* PROVIDED DATA *
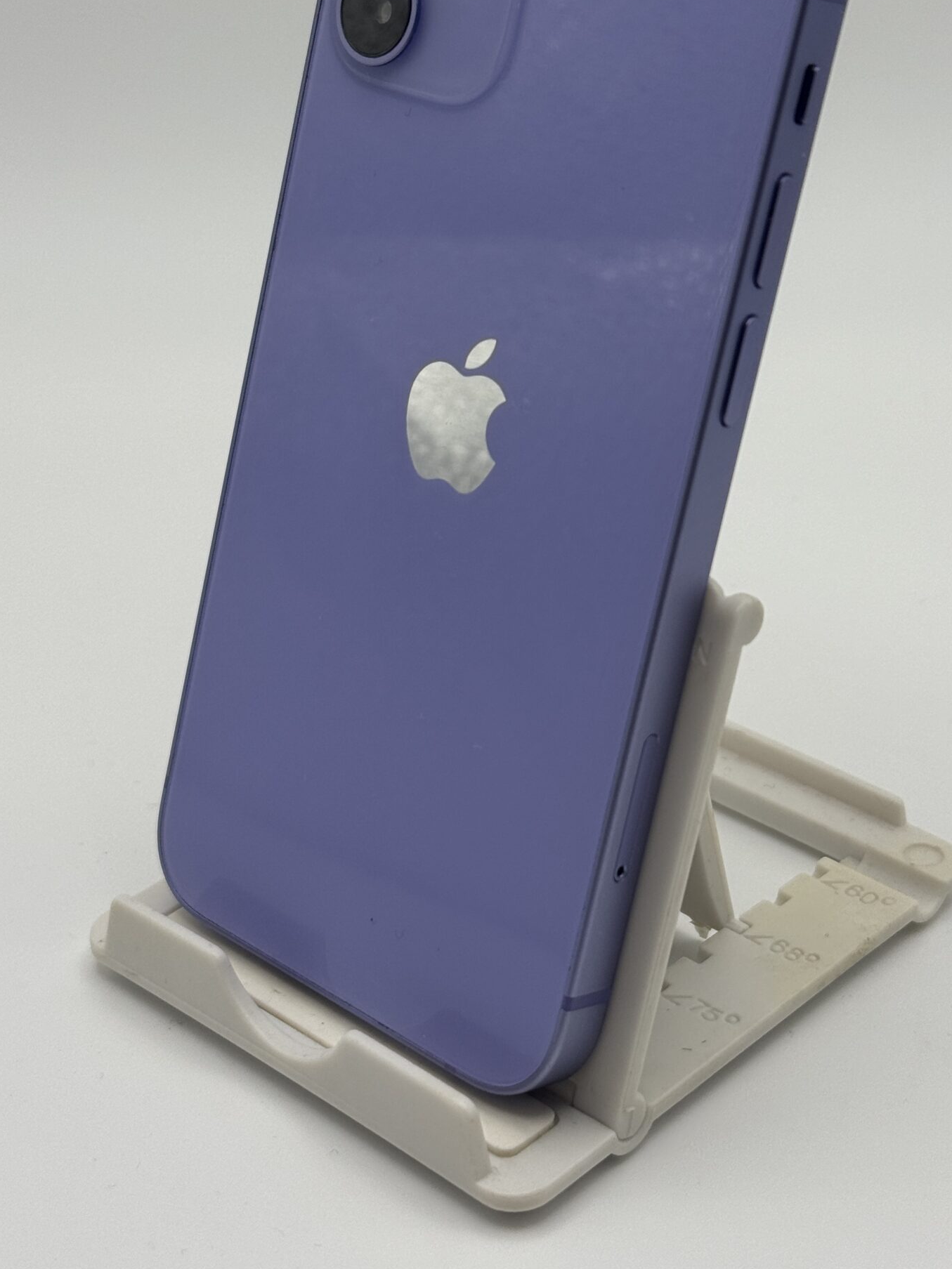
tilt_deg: -26.2
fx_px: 2494
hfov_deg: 21.6
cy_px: 484
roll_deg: +1.2
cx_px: 492
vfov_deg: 28.5
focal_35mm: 68
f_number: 1.78
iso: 64
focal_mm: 6.76
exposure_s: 1/1238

* WORK TO BE COMPLETED *
Could you reproduce the entries verbatim, leaving out all pictures?

* EXERCISE SOLUTION *
tilt_deg: -26.2
fx_px: 2494
hfov_deg: 21.6
cy_px: 484
roll_deg: +1.2
cx_px: 492
vfov_deg: 28.5
focal_35mm: 68
f_number: 1.78
iso: 64
focal_mm: 6.76
exposure_s: 1/1238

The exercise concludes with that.